(EXTRACTED DATA)

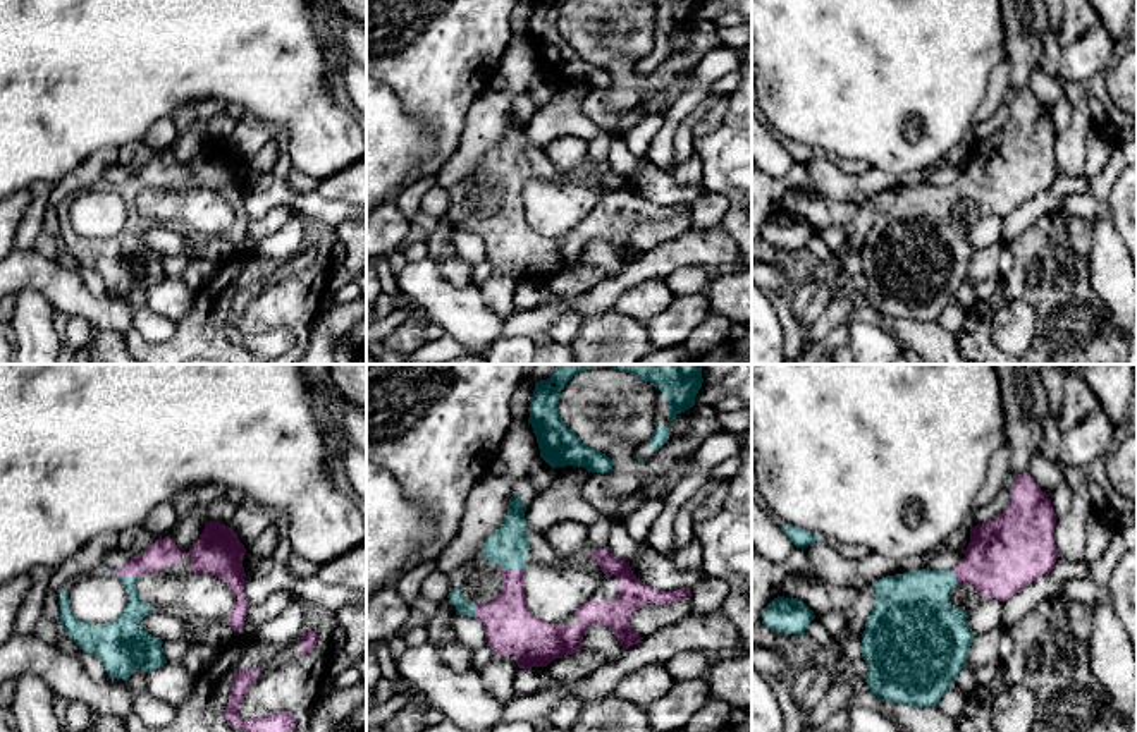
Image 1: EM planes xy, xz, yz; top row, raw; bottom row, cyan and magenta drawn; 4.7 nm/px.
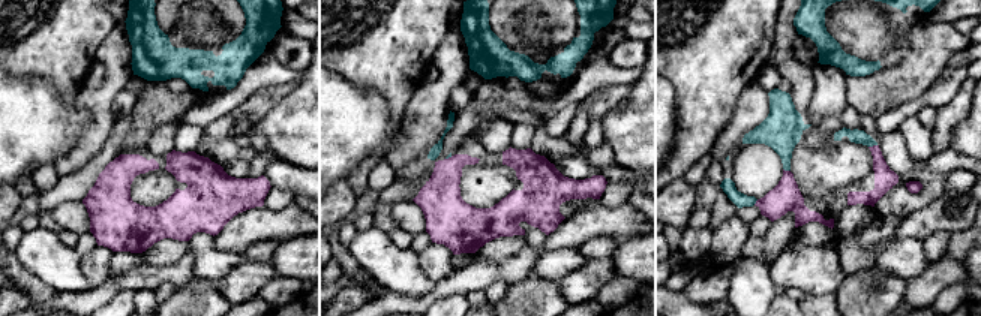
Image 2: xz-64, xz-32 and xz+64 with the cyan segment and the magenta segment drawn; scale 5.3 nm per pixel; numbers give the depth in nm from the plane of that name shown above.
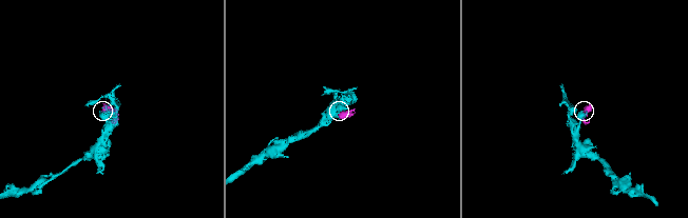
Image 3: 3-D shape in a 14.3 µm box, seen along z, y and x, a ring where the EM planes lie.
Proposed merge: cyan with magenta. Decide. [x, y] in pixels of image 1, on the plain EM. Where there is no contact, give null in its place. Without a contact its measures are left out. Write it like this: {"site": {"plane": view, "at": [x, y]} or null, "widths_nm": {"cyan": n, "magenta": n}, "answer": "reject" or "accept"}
{"site": {"plane": "xz", "at": [513, 182]}, "widths_nm": {"cyan": 190, "magenta": 220}, "answer": "accept"}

(End EXTRACTED DATA)

**EXERCISE DIRECTIONS**
Reproduce every record verbatim, please. Omit the images.

**OUTPUT**
Image 1: EM planes xy, xz, yz; top row, raw; bottom row, cyan and magenta drawn; 4.7 nm/px.
Image 2: xz-64, xz-32 and xz+64 with the cyan segment and the magenta segment drawn; scale 5.3 nm per pixel; numbers give the depth in nm from the plane of that name shown above.
Image 3: 3-D shape in a 14.3 µm box, seen along z, y and x, a ring where the EM planes lie.
Proposed merge: cyan with magenta. Decide. [x, y] in pixels of image 1, on the plain EM. Where there is no contact, give null in its place. Without a contact its measures are left out. Write it like this: {"site": {"plane": view, "at": [x, y]} or null, "widths_nm": {"cyan": n, "magenta": n}, "answer": "reject" or "accept"}
{"site": {"plane": "xz", "at": [513, 182]}, "widths_nm": {"cyan": 190, "magenta": 220}, "answer": "accept"}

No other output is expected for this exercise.